Arizona eventually won 2-1, and could not have done it without a guy whose season started with promise, only for a handful of shellackings to send him to Class AAA Reno for a dozen starts.
“It’s tough to go down,” says Pfaadt, “when you’ve already been up - going down and working on things and coming out being a better pitcher.
“It was definitely a good reset. It slowed things down and we were able to relax a little bit and work on the things we needed to and have that confidence to come back and compete.”
Pfaadt has already faced full-throated crowds in Milwaukee and Philadelphia. Monday, he’ll have the Valley behind him, a deserving salute to a guy who bounced back and helped key this postseason run.
“He handled it well,” says pitching coach Brent Strom. “It was a case of him really starting to feel like he belonged.”
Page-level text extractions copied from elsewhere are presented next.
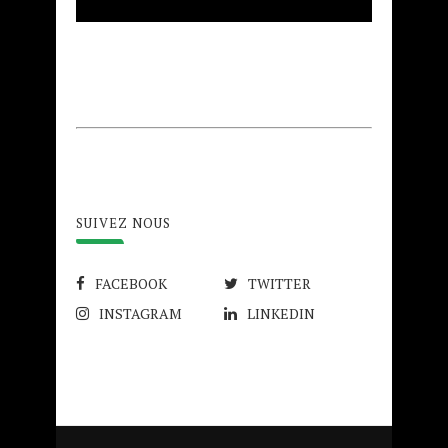
SUIVEZ NOUS
FACEBOOK
TWITTER
INSTAGRAM
LINKEDIN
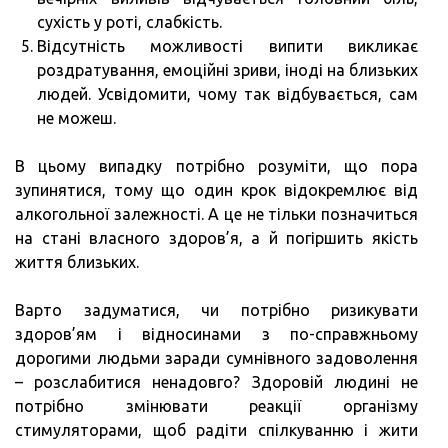
сухість у роті, слабкість.
Відсутність можливості випити викликає
роздратування, емоційні зриви, іноді на близьких
людей. Усвідомити, чому так відбувається, сам
не можеш.
В цьому випадку потрібно розуміти, що пора
зупинятися, тому що один крок відокремлює від
алкогольної залежності. А це не тільки позначиться
на стані власного здоров’я, а й погіршить якість
життя близьких.
Варто задуматися, чи потрібно ризикувати
здоров’ям і відносинами з по-справжньому
дорогими людьми заради сумнівного задоволення
– розслабитися ненадовго? Здоровій людині не
потрібно змінювати реакції організму
стимуляторами, щоб радіти спілкуванню і жити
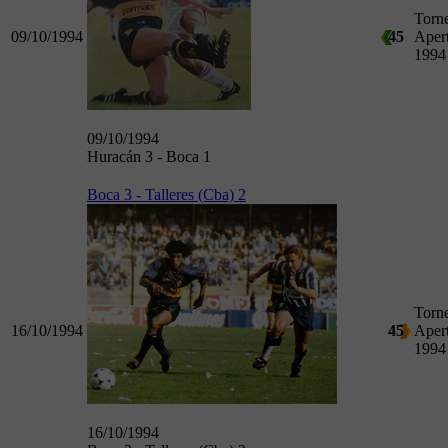
Torn
09/10/1994
45
Aper
1994
09/10/1994
Huracán 3 - Boca 1
Boca 3 - Talleres (Cba) 2
Torn
16/10/1994
45
Aper
1994
16/10/1994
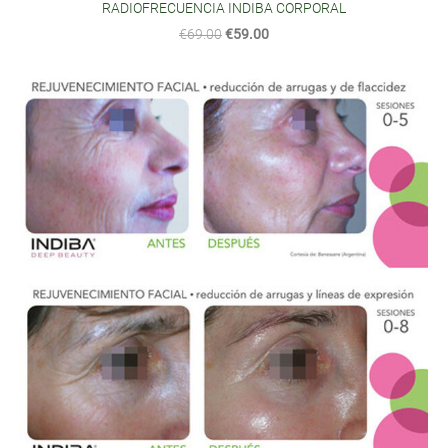
RADIOFRECUENCIA INDIBA CORPORAL
€69.00
€59.00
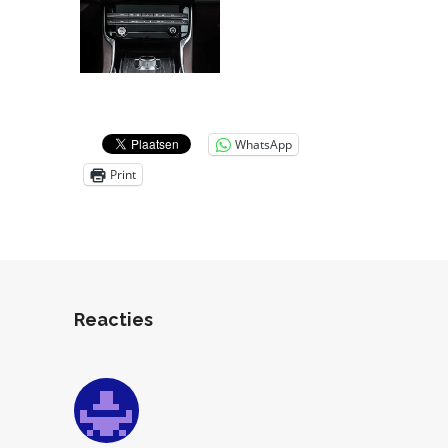
WhatsApp
Print
Reacties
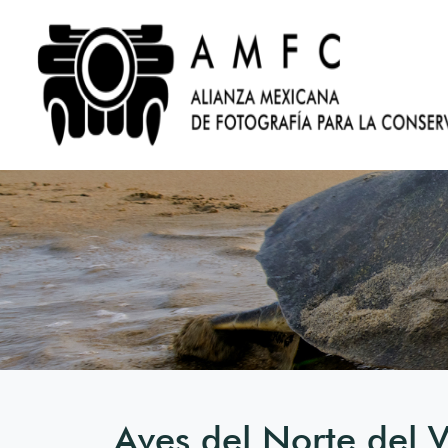
Aves del Norte del 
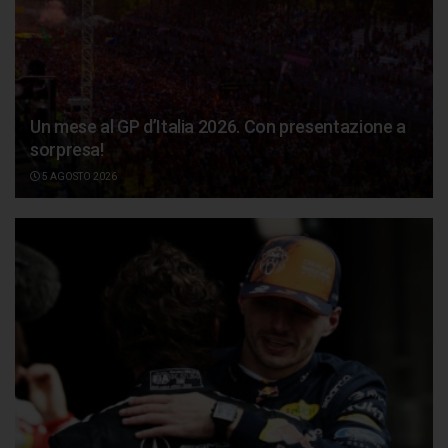
Un mese al GP d’Italia 2026. Con presentazione a
sorpresa!
5 AGOSTO 2026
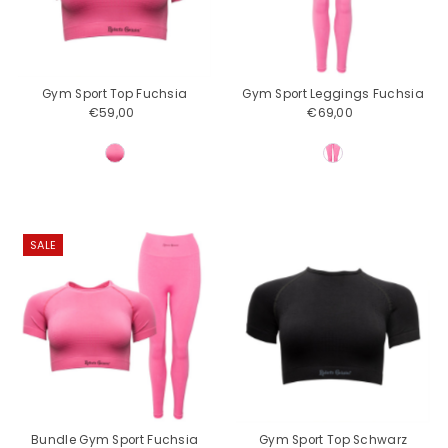
Gym Sport Leggings Fuchsia
Gym Sport Top Fuchsia
€69,00
Regulärer
€59,00
Regulärer
Preis
Preis
SALE
Bundle Gym Sport Fuchsia
Gym Sport Top Schwarz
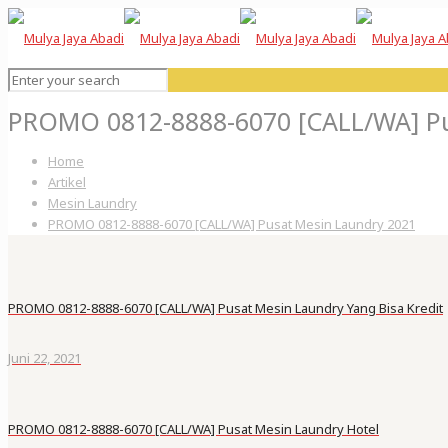
PROMO 0812-8888-6070 [CALL/WA] Pu
Home
Artikel
Mesin Laundry
PROMO 0812-8888-6070 [CALL/WA] Pusat Mesin Laundry 2021
PROMO 0812-8888-6070 [CALL/WA] Pusat Mesin Laundry Yang Bisa Kredit
Juni 22, 2021
PROMO 0812-8888-6070 [CALL/WA] Pusat Mesin Laundry Hotel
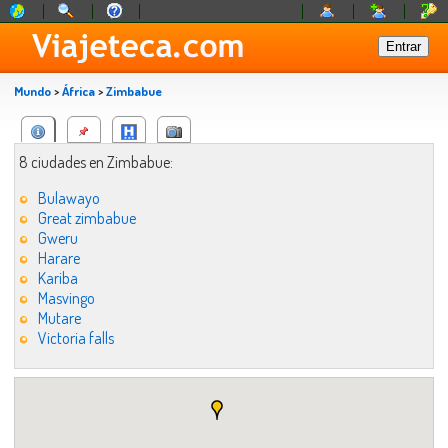
Mundo
>
África
>
Zimbabue
8 ciudades en Zimbabue:
Bulawayo
Great zimbabue
Gweru
Harare
Kariba
Masvingo
Mutare
Victoria falls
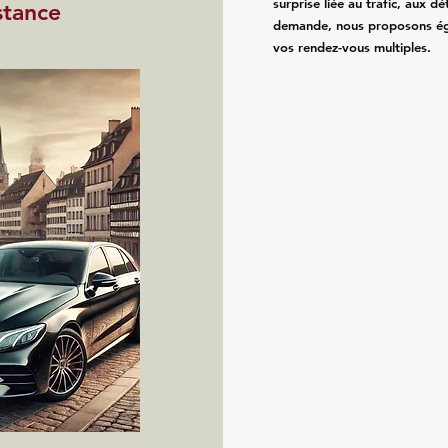
surprise liée au trafic, aux 
stance
demande, nous proposons égal
vos rendez-vous multiples.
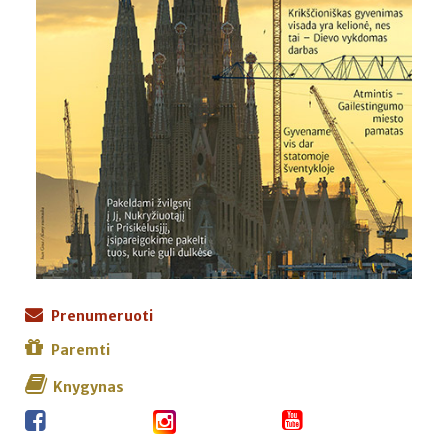
Prenumeruoti
Paremti
Knygynas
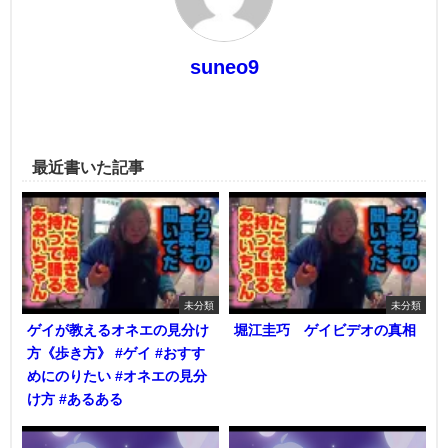
suneo9
最近書いた記事
未分類
未分類
ゲイが教えるオネエの見分け
堀江圭巧 ゲイビデオの真相
方《歩き方》 #ゲイ #おすす
めにのりたい #オネエの見分
け方 #あるある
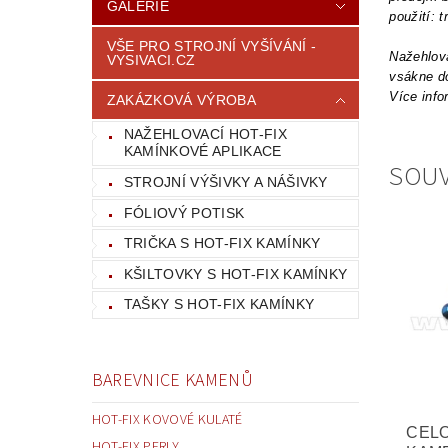
GALERIE
použití: 
VŠE PRO STROJNÍ VYŠÍVÁNÍ -
Nažehlova
VYSIVACI.CZ
vsákne do
Více info
ZAKÁZKOVÁ VÝROBA
NAŽEHLOVACÍ HOT-FIX
KAMÍNKOVÉ APLIKACE
SOUV
STROJNÍ VÝŠIVKY A NÁŠIVKY
FÓLIOVÝ POTISK
TRIČKA S HOT-FIX KAMÍNKY
KŠILTOVKY S HOT-FIX KAMÍNKY
TAŠKY S HOT-FIX KAMÍNKY
BAREVNICE KAMENŮ
HOT-FIX KOVOVÉ KULATÉ
CEL
HOT-FIX PERLY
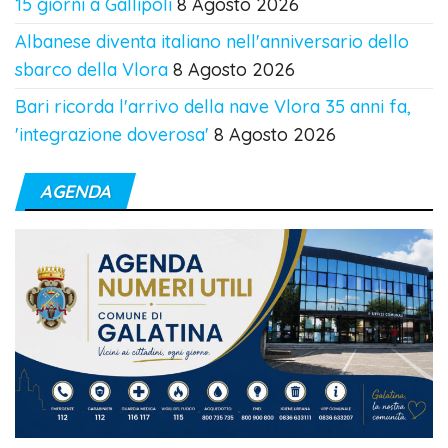
15 giorni a Gallipoli
8 Agosto 2026
Albanese diventa italiano nell'anniversario dello
sbarco della Vlora
8 Agosto 2026
Bari ricorda l'arrivo della nave Vlora 35 anni fa,
'integrazione doverosa'
8 Agosto 2026
AGENDA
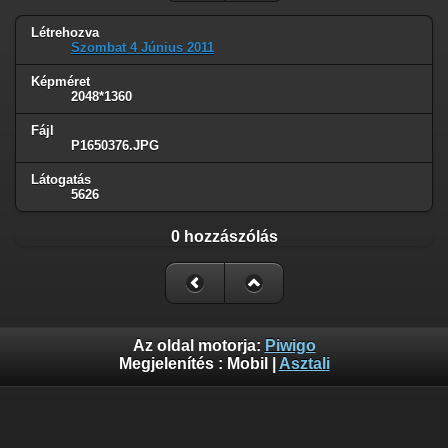
Létrehozva
Szombat 4 Június 2011
Képméret
2048*1360
Fájl
P1650376.JPG
Látogatás
5626
0 hozzászólás
Az oldal motorja:
Piwigo
Megjelenítés :
Mobil
|
Asztali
At 75, Brent Strom is older than any major league manager, and perhaps likelier to encounter a “parting of ways” than some colleagues. And that’s how it went down in Houston, where Strom was the pitching coach from 2014-2021, guiding three staffs to World Series appearances along the way.
And then, he was gone, in what was termed a retirement that only lasted a week – before the Diamondbacks snapped him up.
And getting back on this stage means the world to one of the game’s preeminent architects in blending old-school sensibilities with progressive methods.
“This is called the World Series?” he asked rhetorically Thursday. “This is great. This is fun. Our second year with Houston, we went into New York and (Dallas) Keuchel shut out the Yankees, 3-0. We got beat the next round.
“But this is kind of the same arc that’s taken place.”
The Diamondbacks cut their losses from 110 to 88 in Strom’s first year before edging into the playoffs this season. While there’s countless factors in that rise, it’s undeniable that Strom’s ability to turn high-end talent into results is one of them – even coaching pitchers nearly a half-century his junior.
“I have the size. I’ve got the arm. It’s a gift, honestly,” says Ginkel. “But he’s helped me so much with the mindset and knowing I can pitch in the big leagues. Giving me that confidence and trust.
“He’s just a really good teacher. He doesn’t make it bigger than it is. He’s very relatable.”
Now, Arizona can take it a few steps further than the surprise Astros of 2015.
“It’s been a little bit of a dry spell for a while,” says Strom of Arizona’s lean years. “And I’m really happy to be a part of it.”